For the last few months, one of the projects I’ve been working on behind the curtain has been a first draft of what I suspect is becoming the handbook we first talked about more than a decade ago. I’ve said it here before, but it’s worth saying again: Serious writing is damned hard work, but it’s some of the most personally rewarding work I’ve ever done. That’s probably because it’s one of the few things I’ve ever written purely for my own purposes. Hard as it is to believe, spitting out well-crafted information papers and memos just doesn’t leave me with the same warm glow of self-satisfaction.

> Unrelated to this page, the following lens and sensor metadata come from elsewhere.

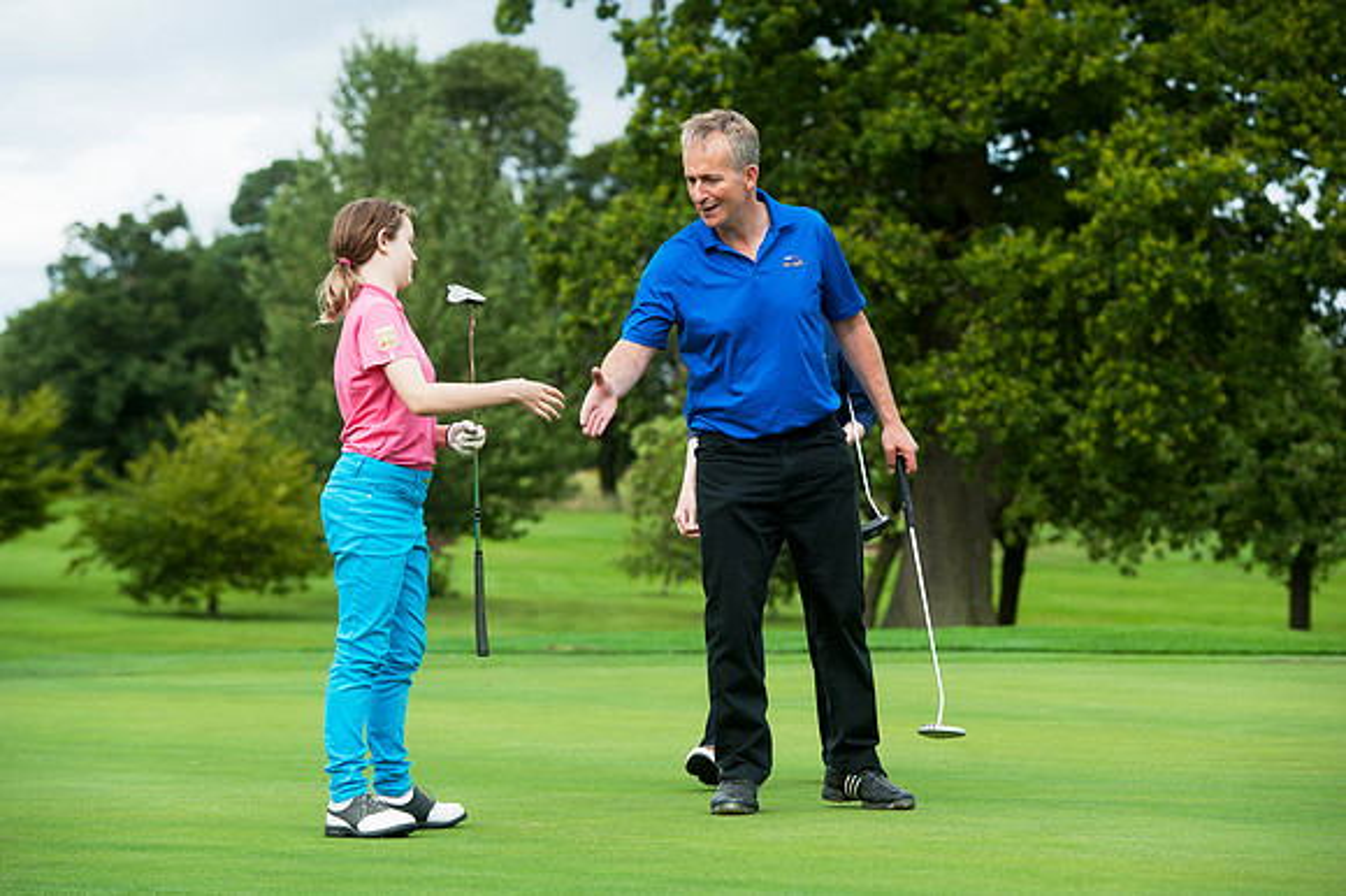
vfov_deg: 11.0
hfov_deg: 16.4
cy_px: 448
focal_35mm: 125
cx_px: 673
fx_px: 4671
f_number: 5.6
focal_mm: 125
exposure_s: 1/1000
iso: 320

If I had to give it a SWAG, I’d say that at 13,000 words I’m probably halfway to having a very rough first draft. I’m shooting for a 25,000 word first draft with the vague hope of polishing that up to about 30,000 words in its final version. Maybe it’ll be ready by summer, maybe it won’t, but Summer 2013 is where I’m really hoping to land this thing as a well dressed ebook on Amazon and Barnes & Noble. I’m feeling pretty good about hitting my “half draft” mark yesterday, so if there’s any interest, maybe I’ll post up a sample chapter so you can see how I’ve been misspending a big chunk of my evenings and weekends.